Teddy Roosevelt


When Teddy Roosevelt became president, he brought with him to the White House not only his wife Edith and their six children, but a menagerie of pets that would continue to expand during his two terms. As the Washington Evening Star reported in 1908, “There is no home in Washington so full of pets of high and low degree as is the White House, and those pets not only occupy the attention of the children, but the president is himself their good friend, and has a personal interest in every one of them.”
Along with numerous cats and dogs, the Roosevelts kept two ponies, twelve horses, a pig, at least five guinea pigs, a lizard, several bears, a badger, a blue macaw, several snakes, a flying squirrel, two kangaroo rats, a piebald rat, a rabbit, and a one-legged rooster—presenting lots of opportunity for mischief by the rowdy Roosevelt children.
Alice Roosevelt's favorite pet was a snake named Emily Spinach, which she carried around in her dress pocket. Her brother Quentin once burst into a meeting at the White House with four snakes he had just purchased from a pet store, dropping them onto the table and sending the attendees (other than TR, presumably) scrambling for the door. His father made Quentin catch the snakes and return them to the store.

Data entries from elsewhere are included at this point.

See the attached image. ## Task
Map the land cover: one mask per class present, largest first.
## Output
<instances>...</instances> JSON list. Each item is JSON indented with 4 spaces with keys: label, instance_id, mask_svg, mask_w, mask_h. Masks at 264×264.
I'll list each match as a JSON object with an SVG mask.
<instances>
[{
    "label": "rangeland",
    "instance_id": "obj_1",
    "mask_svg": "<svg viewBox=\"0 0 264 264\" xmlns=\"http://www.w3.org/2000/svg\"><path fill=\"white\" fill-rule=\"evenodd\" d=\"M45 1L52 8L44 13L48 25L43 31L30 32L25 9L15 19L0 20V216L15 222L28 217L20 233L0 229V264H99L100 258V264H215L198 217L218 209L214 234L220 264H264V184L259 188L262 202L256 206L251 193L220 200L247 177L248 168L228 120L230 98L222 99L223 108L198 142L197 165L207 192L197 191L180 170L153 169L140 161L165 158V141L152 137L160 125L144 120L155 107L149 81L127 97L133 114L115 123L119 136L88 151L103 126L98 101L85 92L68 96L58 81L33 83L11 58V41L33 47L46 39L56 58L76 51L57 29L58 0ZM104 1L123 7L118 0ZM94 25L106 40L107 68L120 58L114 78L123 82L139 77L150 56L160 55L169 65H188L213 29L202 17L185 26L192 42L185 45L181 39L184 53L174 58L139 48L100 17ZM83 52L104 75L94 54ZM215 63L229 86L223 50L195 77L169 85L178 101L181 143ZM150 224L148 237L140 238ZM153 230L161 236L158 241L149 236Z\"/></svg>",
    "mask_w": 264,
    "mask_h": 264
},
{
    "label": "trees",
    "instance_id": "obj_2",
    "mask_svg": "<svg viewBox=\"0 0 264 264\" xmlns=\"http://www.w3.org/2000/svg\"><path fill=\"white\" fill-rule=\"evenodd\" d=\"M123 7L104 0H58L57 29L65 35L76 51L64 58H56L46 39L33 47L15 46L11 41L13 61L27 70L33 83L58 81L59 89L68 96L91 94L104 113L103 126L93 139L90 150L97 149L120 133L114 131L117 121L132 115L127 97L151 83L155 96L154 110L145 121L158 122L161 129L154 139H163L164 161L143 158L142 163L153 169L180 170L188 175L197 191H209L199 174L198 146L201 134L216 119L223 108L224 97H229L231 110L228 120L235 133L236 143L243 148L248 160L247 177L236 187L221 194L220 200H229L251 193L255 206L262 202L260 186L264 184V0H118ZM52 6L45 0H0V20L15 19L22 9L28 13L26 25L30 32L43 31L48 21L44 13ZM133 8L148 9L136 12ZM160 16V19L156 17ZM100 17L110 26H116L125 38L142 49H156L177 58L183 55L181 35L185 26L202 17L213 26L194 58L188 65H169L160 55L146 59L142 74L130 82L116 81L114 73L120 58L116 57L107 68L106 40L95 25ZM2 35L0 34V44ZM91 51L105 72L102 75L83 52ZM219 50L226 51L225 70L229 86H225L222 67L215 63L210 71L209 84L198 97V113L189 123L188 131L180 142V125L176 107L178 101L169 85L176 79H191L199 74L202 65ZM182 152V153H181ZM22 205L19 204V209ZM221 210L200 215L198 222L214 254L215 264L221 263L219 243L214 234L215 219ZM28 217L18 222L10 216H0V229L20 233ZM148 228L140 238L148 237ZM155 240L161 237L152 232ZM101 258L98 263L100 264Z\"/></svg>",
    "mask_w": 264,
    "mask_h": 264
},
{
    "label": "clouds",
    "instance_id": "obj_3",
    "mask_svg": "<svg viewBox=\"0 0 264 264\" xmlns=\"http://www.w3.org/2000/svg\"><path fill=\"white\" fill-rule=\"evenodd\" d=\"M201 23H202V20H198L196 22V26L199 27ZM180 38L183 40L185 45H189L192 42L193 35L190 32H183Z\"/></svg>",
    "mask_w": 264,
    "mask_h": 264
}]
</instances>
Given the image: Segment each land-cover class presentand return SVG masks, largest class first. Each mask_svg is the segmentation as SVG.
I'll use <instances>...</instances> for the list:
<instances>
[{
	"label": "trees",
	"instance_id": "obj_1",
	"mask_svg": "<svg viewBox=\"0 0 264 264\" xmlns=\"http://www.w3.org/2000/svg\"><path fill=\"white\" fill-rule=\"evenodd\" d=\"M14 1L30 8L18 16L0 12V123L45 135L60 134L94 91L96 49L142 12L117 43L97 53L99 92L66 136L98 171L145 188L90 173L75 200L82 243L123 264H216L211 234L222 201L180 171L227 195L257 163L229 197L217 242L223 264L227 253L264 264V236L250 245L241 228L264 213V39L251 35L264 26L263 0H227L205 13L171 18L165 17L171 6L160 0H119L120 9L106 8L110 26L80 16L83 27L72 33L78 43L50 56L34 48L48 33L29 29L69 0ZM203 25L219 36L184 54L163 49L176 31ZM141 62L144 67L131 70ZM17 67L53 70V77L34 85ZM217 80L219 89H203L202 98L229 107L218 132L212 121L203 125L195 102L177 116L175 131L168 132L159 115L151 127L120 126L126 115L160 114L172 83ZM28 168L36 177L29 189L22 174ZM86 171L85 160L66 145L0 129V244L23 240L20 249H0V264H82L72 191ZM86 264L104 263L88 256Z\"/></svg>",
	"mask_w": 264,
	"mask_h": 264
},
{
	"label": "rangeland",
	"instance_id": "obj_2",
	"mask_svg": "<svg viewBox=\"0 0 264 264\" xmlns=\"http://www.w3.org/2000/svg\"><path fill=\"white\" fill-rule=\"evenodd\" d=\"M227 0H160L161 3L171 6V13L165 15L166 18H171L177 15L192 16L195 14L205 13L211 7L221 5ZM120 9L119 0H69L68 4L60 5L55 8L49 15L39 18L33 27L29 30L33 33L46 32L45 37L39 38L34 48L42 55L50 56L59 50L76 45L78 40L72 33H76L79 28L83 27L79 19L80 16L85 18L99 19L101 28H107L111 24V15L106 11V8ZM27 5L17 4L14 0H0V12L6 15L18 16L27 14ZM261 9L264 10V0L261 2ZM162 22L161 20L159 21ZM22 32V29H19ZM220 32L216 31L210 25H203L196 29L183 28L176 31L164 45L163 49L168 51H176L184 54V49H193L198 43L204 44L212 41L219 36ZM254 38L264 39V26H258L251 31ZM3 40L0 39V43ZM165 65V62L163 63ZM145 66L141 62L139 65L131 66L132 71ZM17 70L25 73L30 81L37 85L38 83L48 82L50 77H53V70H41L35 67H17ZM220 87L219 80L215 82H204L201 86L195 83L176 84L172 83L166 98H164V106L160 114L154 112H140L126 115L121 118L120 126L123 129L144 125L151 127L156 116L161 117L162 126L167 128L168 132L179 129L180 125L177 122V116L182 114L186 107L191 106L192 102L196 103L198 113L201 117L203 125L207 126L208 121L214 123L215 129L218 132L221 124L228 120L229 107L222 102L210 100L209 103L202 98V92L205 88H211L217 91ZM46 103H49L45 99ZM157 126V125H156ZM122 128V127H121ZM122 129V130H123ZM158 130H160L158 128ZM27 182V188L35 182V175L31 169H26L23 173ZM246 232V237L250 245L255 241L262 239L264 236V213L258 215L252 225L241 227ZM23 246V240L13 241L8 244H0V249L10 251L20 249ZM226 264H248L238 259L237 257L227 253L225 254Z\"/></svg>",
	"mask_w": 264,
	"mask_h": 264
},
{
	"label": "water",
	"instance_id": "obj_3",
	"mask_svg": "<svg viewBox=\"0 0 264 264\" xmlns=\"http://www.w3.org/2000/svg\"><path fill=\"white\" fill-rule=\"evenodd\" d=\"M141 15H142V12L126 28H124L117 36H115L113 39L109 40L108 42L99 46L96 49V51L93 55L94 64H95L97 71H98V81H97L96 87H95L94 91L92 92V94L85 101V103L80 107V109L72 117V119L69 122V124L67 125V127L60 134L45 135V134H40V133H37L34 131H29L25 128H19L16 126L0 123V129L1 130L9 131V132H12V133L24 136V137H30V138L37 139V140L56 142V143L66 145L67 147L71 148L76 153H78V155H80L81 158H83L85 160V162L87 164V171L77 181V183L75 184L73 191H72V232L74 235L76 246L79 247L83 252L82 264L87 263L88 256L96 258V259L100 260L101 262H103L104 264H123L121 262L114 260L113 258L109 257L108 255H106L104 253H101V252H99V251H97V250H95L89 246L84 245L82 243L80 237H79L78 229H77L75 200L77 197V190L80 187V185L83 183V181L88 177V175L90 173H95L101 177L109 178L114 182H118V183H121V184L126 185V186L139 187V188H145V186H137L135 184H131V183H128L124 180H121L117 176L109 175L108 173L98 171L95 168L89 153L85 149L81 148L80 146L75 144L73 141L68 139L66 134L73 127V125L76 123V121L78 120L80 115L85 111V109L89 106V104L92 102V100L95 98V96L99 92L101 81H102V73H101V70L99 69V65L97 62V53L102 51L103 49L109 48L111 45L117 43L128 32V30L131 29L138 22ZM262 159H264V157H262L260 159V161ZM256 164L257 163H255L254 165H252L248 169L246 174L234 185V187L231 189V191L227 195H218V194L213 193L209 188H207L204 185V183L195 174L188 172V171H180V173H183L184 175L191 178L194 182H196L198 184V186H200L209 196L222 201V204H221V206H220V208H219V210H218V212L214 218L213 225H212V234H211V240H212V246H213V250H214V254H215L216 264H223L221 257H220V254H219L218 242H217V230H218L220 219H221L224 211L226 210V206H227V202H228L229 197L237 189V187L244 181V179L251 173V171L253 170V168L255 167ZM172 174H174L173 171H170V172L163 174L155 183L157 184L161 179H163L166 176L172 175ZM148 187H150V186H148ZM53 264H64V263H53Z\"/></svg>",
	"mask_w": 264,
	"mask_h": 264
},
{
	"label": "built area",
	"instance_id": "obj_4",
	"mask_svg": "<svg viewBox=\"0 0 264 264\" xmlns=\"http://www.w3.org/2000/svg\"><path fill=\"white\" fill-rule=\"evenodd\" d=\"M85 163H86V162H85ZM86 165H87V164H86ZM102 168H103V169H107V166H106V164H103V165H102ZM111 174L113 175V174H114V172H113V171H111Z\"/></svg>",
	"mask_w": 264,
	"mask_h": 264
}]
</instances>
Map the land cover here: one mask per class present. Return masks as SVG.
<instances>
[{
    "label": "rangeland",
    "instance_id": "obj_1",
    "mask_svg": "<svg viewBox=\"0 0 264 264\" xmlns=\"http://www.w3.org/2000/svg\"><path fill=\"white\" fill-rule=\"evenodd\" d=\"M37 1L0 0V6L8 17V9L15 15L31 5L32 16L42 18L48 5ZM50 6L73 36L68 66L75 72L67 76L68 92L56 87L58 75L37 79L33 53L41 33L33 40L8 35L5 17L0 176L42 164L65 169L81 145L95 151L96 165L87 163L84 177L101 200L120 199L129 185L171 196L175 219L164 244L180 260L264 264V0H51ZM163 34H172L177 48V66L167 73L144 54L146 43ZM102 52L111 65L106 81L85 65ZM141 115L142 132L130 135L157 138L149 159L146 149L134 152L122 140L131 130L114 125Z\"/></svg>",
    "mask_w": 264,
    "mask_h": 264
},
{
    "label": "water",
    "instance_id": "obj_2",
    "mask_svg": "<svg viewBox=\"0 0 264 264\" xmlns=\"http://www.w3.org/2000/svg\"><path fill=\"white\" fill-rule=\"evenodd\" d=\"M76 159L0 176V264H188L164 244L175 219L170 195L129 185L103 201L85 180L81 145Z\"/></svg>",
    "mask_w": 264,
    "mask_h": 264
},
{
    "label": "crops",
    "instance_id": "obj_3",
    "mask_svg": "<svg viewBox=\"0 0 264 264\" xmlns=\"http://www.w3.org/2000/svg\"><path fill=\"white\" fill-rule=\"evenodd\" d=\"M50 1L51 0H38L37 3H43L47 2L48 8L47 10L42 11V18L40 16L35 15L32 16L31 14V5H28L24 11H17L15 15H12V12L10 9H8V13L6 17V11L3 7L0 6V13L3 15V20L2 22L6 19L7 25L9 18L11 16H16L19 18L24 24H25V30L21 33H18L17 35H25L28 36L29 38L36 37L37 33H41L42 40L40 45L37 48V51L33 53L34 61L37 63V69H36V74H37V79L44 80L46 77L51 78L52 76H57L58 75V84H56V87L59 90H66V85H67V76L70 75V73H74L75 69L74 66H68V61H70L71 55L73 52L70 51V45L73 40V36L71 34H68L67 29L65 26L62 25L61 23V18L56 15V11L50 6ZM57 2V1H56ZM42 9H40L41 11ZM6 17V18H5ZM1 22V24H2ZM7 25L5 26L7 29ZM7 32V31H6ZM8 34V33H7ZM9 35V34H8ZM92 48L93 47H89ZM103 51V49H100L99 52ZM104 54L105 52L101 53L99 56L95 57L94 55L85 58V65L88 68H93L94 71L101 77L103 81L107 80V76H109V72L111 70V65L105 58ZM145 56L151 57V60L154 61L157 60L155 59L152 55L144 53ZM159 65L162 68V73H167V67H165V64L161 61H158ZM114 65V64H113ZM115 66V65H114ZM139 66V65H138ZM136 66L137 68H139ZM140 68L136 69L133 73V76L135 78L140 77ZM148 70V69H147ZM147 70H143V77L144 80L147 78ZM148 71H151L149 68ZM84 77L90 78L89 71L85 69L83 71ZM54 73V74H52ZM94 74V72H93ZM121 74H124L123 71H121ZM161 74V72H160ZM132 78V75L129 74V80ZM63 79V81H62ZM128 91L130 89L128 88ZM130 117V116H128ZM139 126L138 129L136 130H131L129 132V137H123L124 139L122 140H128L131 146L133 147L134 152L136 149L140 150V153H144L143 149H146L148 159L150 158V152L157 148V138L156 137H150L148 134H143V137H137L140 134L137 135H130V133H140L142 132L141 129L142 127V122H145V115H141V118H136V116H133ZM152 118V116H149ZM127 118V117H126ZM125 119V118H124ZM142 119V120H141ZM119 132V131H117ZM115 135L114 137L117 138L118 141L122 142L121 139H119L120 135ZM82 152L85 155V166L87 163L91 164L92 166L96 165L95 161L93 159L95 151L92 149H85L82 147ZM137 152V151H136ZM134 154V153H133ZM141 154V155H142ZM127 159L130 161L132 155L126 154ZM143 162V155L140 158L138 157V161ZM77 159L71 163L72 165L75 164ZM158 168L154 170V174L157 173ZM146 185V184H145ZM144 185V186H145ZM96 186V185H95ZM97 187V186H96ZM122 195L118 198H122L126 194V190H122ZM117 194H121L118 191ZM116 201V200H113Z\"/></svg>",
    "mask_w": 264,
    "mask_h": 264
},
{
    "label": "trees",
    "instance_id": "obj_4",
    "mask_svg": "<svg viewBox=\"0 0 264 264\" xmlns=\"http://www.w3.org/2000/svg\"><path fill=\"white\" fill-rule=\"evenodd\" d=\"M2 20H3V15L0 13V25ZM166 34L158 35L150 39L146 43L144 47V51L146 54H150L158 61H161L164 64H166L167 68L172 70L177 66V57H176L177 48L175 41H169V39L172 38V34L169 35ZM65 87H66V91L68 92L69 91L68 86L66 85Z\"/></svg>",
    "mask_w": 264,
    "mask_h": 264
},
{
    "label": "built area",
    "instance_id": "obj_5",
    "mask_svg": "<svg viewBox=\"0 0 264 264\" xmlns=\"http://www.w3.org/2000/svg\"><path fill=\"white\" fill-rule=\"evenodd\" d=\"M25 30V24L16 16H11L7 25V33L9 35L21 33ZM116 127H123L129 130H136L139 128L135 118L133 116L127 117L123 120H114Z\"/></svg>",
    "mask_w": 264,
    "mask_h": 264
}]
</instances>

Perhaps the most famous Roosevelt pet antic involved nine-year-old Archie’s Shetland pony Algonquin. In 1902, Secretary of the Interior Ethan Allen Hitchcock purchased the 350-pound pony in Iceland and presented it to Archie as a gift. The pony immediately became Archie’s favorite pet and the two of them became favorite subjects for White House photographers.
In February 1903 Archie was recovering from measles, bed-ridden on his mother’s orders. He begged for permission to visit Algonquin in the stable, but his mother refused, insisting he remain quietly in bed until fully recovered. Recognizing an opportunity both to cheer up their brother and to have some fun, Quentin and Kermit Roosevelt (with the assistance of White House footman Charles Reeder) snuck Algonquin onto the White House elevator and brought him up to Archie’s room. Archie was delighted. Upon hearing the commotion and discovering the pony in Archie’s room, his mother was not.
The lives of the prankster boys were adventurous, and in the cases of Kermit and Quentin, tragic.
Archie Roosevelt was severely wounded in World War I and was awarded two Silver Stars and the French Croix de Guerre. When the U.S. entered World War II, Archie again volunteered for service. In August 1943 he was badly wounded in combat on New Guinea, in the same leg that had been wounded in France 25 years earlier. For his service he was awarded another Silver Star. He went on to a successful career as a businessman and died at age 85.
In 1913-14 Kermit Roosevelt accompanied his father on the River of Doubt expedition in the Amazon, which nearly killed them both. Like his brothers, Kermit served in World War I. After the war he became a successful businessman. When World War II broke out Kermit volunteered for the British army and was commissioned an officer. After a bout with malaria, complicated by overdrinking, he was discharged for health reasons. When the U.S. entered the war, Kermit was commissioned as an officer and stationed in Alaska. There, struggling with alcoholism and depression, he died of suicide in June 1943, at age 53.
Quentin Roosevelt became a pilot and died heroically during World War I, at age 20, making him the only child of a U.S. president to be killed in combat.
Kermit and Quentin Roosevelt snuck their brother Archie’s pony Algonquin into the White House on February 28, 1903, one hundred twenty years ago today.
The photo is of Archie and Algonquin, taken on June 17, 1902.